Reproduce the entire listing exactly as written, apart from its pictures.

◆ AVAILABLE DATA
+++

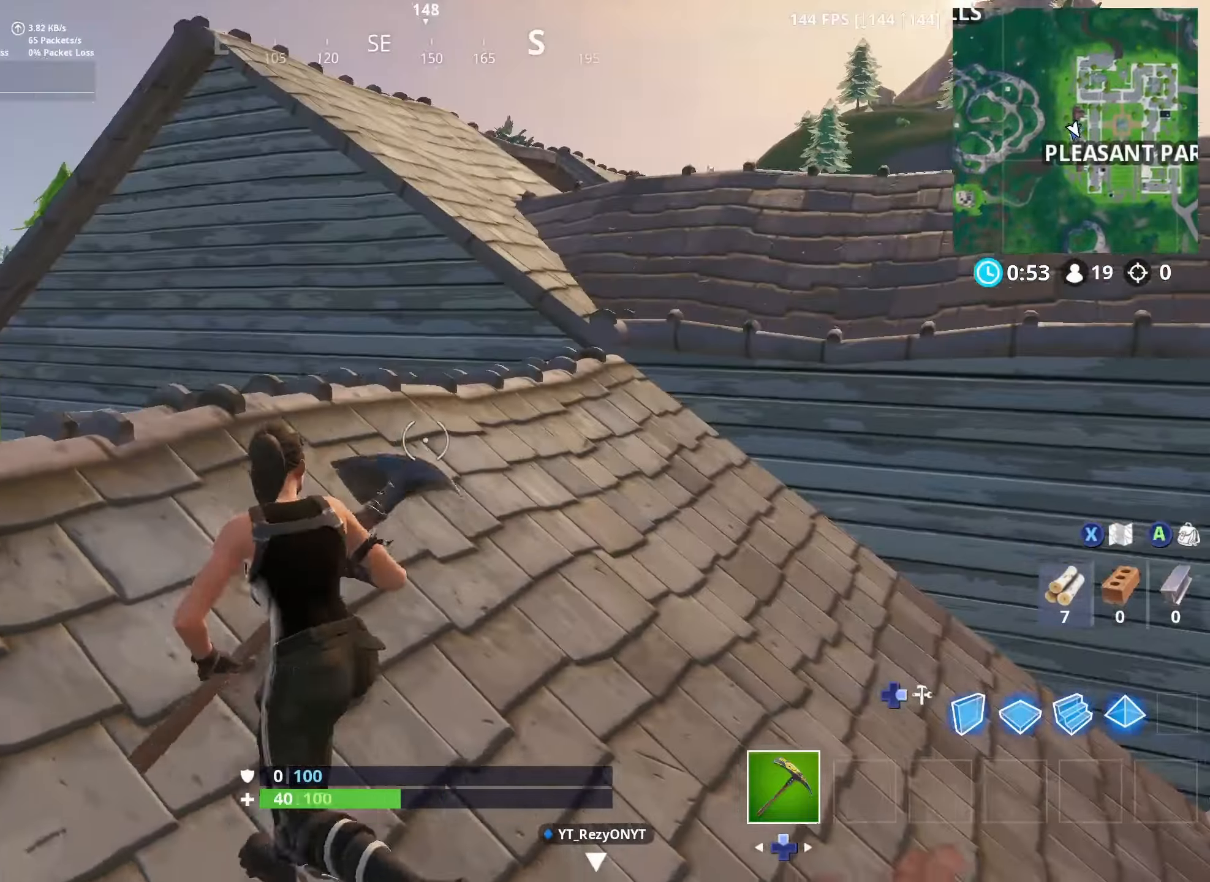
{"buttons": ["R2"], "left_stick": "down-right", "right_stick": "center", "events": [[34, "left_stick", "down-left"], [50, "right_stick", "down"], [150, "left_stick", "down"], [200, "R2", "down"], [200, "right_stick", "center"], [234, "R3", "down"], [434, "R3", "up"], [450, "left_stick", "down-right"]]}
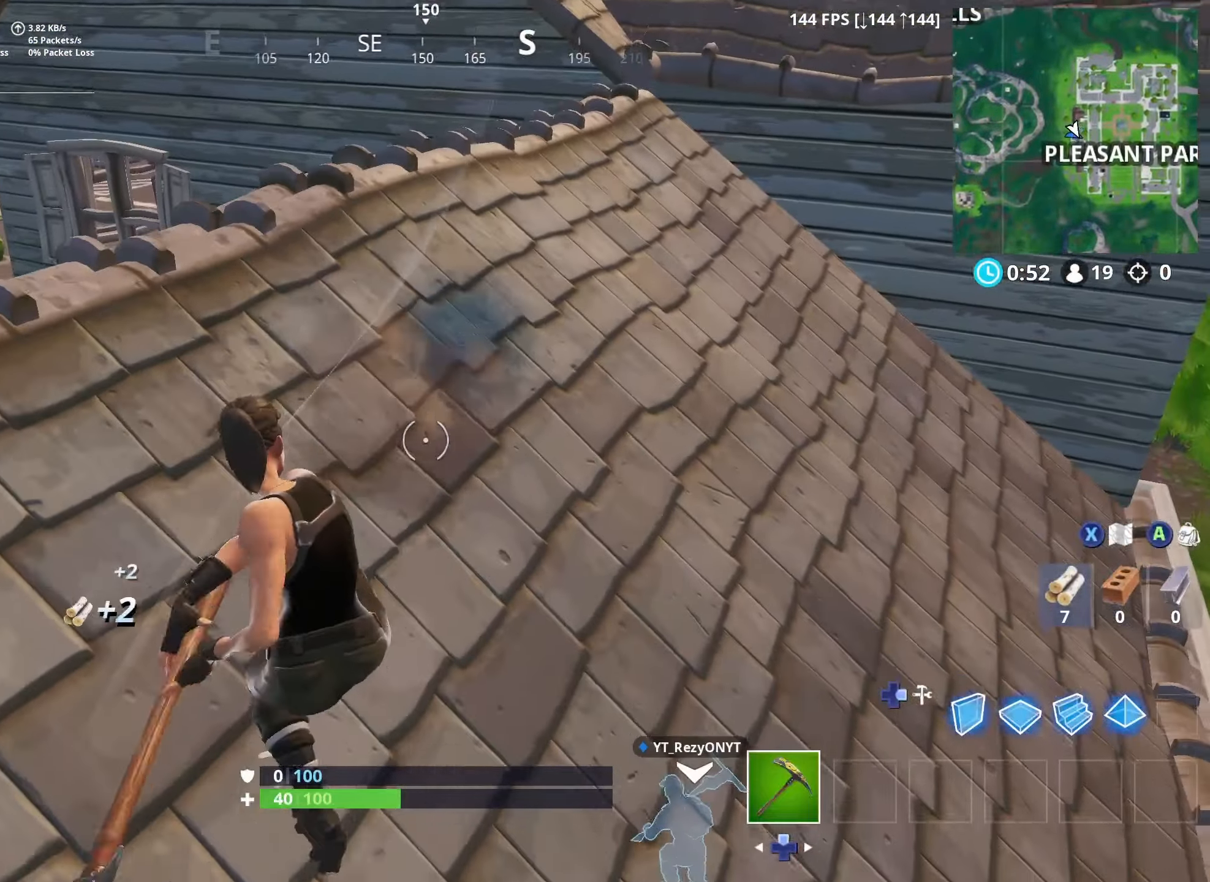
{"buttons": ["R2"], "left_stick": "up-right", "right_stick": "center", "events": [[134, "right_stick", "up-left"], [200, "left_stick", "up-right"], [334, "right_stick", "up"], [450, "right_stick", "center"]]}
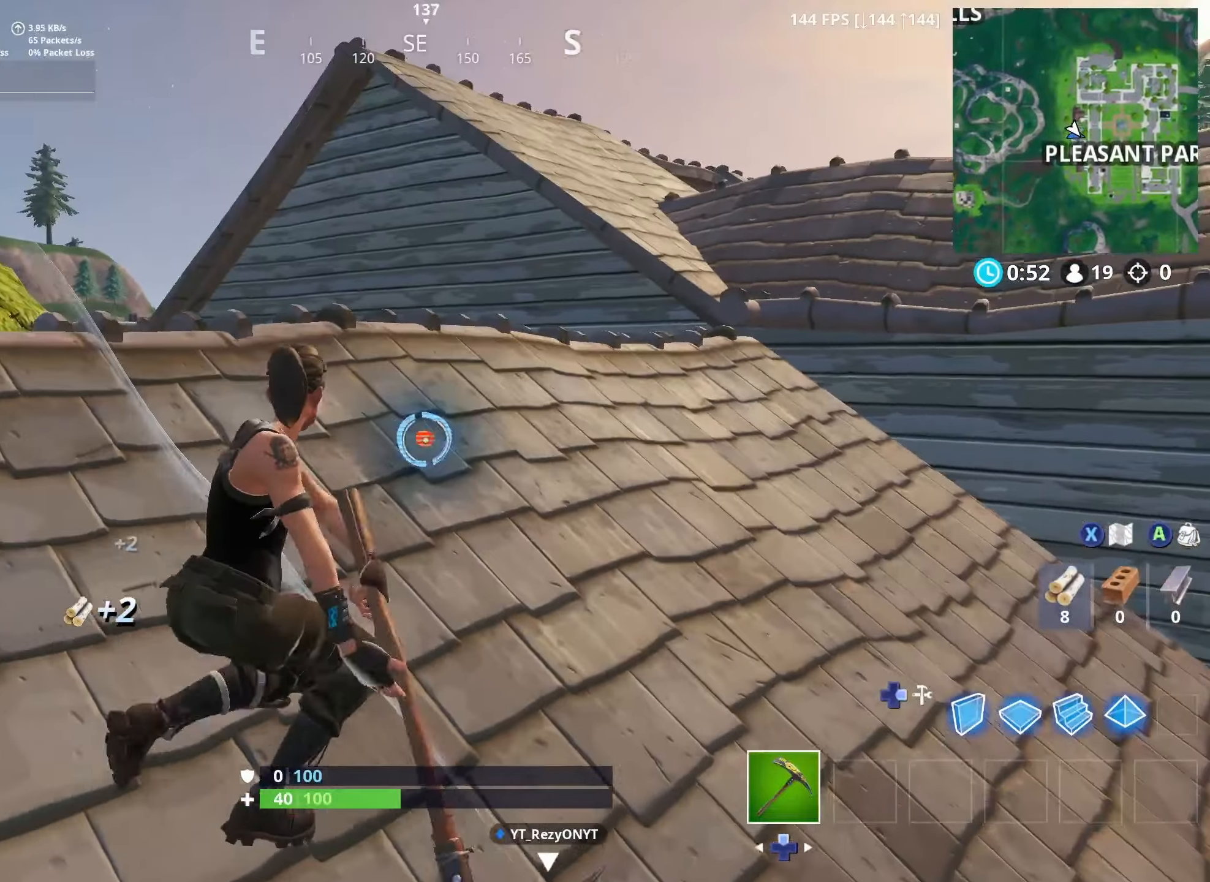
{"buttons": ["R2"], "left_stick": "left", "right_stick": "down", "events": [[34, "right_stick", "down-left"], [50, "left_stick", "down"], [250, "left_stick", "left"], [317, "right_stick", "down"], [384, "left_stick", "up-right"], [467, "left_stick", "left"]]}
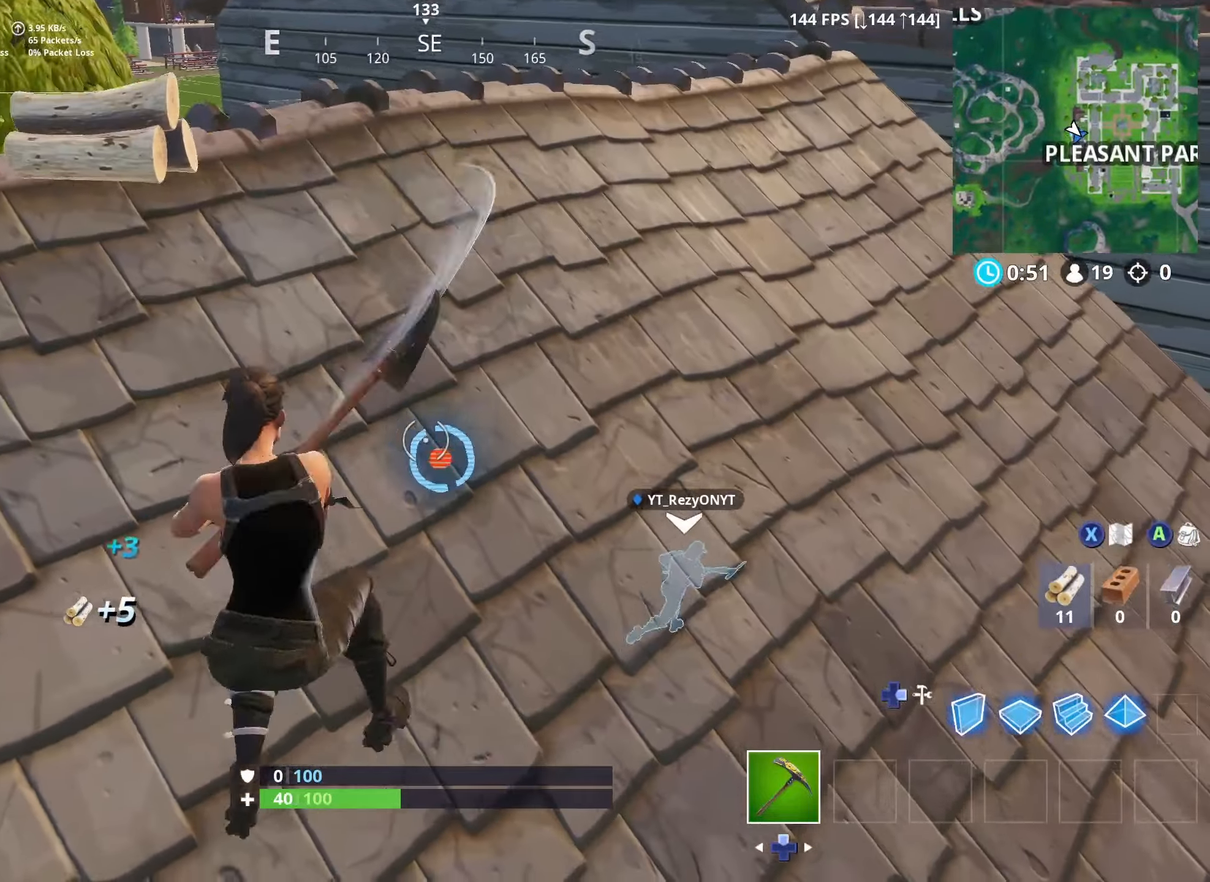
{"buttons": ["R2"], "left_stick": "left", "right_stick": "up", "events": [[184, "right_stick", "down-right"], [284, "left_stick", "right"], [367, "left_stick", "center"], [417, "left_stick", "left"], [417, "right_stick", "center"], [484, "right_stick", "up"]]}
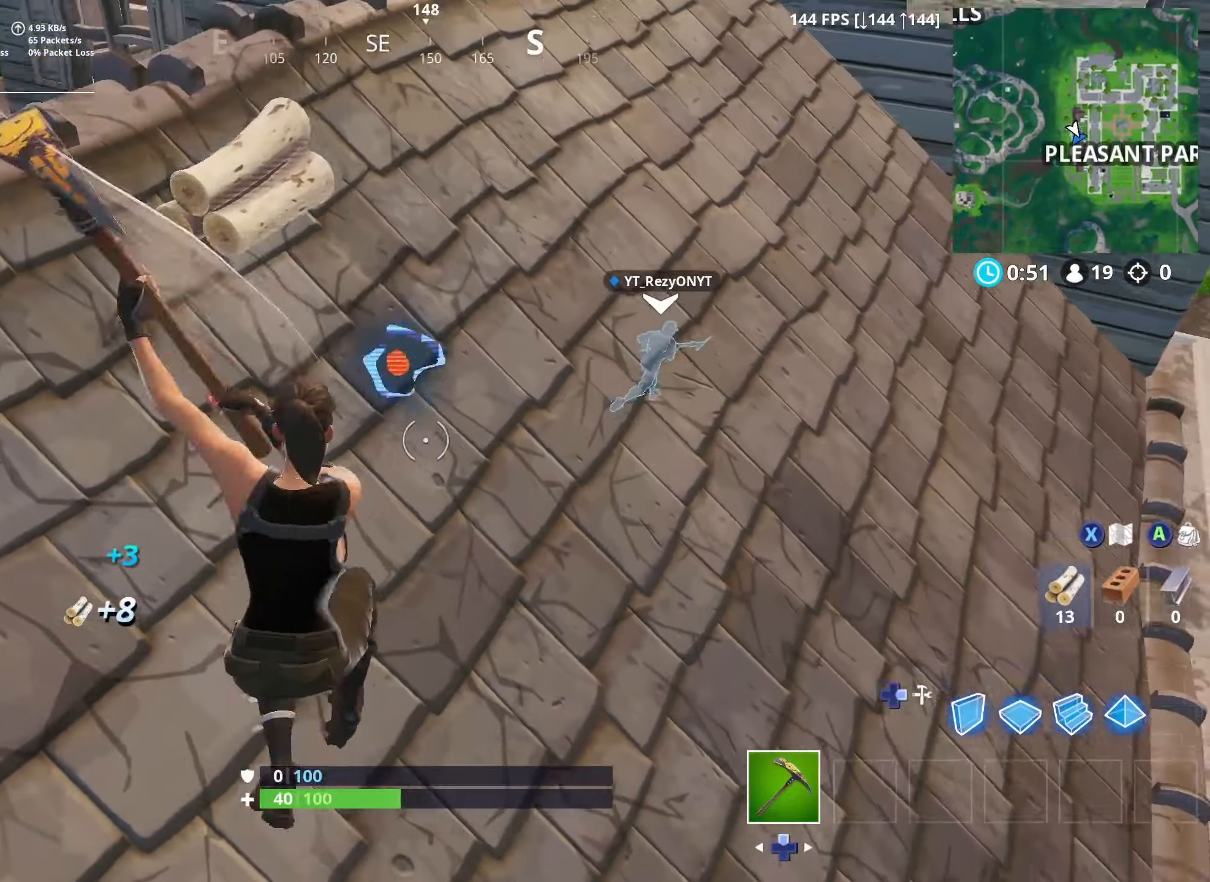
{"buttons": [], "left_stick": "left", "right_stick": "left", "events": [[167, "right_stick", "down-left"], [267, "R2", "up"], [450, "right_stick", "left"]]}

+++

◆ SOLUTION FOR THIS EXERCISE
{"buttons": ["R2"], "left_stick": "down-right", "right_stick": "center", "events": [[34, "left_stick", "down-left"], [50, "right_stick", "down"], [150, "left_stick", "down"], [200, "R2", "down"], [200, "right_stick", "center"], [234, "R3", "down"], [434, "R3", "up"], [450, "left_stick", "down-right"]]}
{"buttons": ["R2"], "left_stick": "up-right", "right_stick": "center", "events": [[134, "right_stick", "up-left"], [200, "left_stick", "up-right"], [334, "right_stick", "up"], [450, "right_stick", "center"]]}
{"buttons": ["R2"], "left_stick": "left", "right_stick": "down", "events": [[34, "right_stick", "down-left"], [50, "left_stick", "down"], [250, "left_stick", "left"], [317, "right_stick", "down"], [384, "left_stick", "up-right"], [467, "left_stick", "left"]]}
{"buttons": ["R2"], "left_stick": "left", "right_stick": "up", "events": [[184, "right_stick", "down-right"], [284, "left_stick", "right"], [367, "left_stick", "center"], [417, "left_stick", "left"], [417, "right_stick", "center"], [484, "right_stick", "up"]]}
{"buttons": [], "left_stick": "left", "right_stick": "left", "events": [[167, "right_stick", "down-left"], [267, "R2", "up"], [450, "right_stick", "left"]]}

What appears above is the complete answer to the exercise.